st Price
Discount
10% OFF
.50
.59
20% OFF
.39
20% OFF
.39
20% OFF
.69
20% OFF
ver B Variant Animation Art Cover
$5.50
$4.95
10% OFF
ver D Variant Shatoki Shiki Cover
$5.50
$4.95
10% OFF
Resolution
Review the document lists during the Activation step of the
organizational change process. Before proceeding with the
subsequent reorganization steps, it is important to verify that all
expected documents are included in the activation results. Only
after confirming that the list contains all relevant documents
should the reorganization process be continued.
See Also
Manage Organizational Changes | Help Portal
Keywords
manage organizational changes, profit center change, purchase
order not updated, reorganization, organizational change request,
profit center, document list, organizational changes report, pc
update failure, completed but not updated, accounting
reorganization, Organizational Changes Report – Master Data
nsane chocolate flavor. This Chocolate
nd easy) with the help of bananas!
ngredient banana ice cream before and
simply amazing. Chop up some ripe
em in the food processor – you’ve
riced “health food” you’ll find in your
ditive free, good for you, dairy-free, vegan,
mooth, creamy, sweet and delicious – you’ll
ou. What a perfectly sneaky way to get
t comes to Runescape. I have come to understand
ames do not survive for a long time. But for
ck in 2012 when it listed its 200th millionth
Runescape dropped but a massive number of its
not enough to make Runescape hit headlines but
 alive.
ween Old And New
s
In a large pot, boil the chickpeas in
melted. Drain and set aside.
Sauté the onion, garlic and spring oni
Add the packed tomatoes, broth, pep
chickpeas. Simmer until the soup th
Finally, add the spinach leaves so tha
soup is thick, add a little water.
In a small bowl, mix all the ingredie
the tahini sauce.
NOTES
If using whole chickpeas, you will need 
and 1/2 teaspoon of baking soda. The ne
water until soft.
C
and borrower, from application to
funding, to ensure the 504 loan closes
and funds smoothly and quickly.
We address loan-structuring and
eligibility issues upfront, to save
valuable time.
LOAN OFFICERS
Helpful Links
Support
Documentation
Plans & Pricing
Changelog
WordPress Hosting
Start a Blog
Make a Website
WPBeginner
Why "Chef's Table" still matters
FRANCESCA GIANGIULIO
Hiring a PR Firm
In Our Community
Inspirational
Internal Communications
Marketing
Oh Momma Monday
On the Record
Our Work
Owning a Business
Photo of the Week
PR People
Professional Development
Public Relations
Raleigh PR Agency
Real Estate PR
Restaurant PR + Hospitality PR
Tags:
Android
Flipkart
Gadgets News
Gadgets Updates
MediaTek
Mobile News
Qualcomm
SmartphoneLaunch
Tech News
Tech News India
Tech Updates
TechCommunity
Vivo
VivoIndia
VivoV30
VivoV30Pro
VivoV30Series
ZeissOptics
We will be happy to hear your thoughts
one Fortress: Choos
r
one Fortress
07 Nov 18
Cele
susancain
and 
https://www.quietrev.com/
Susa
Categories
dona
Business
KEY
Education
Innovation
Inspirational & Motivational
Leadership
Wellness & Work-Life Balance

* [PROBLEM STATEMENT]:
You are asked to reproduce word for word the line containing "Tech News India" and every subsequent line through the end of the entries.

* [SOLUTION]:
Tech News India
Tech Updates
TechCommunity
Vivo
VivoIndia
VivoV30
VivoV30Pro
VivoV30Series
ZeissOptics
We will be happy to hear your thoughts
one Fortress: Choos
r
one Fortress
07 Nov 18
Cele
susancain
and 
https://www.quietrev.com/
Susa
Categories
dona
Business
KEY
Education
Innovation
Inspirational & Motivational
Leadership
Wellness & Work-Life Balance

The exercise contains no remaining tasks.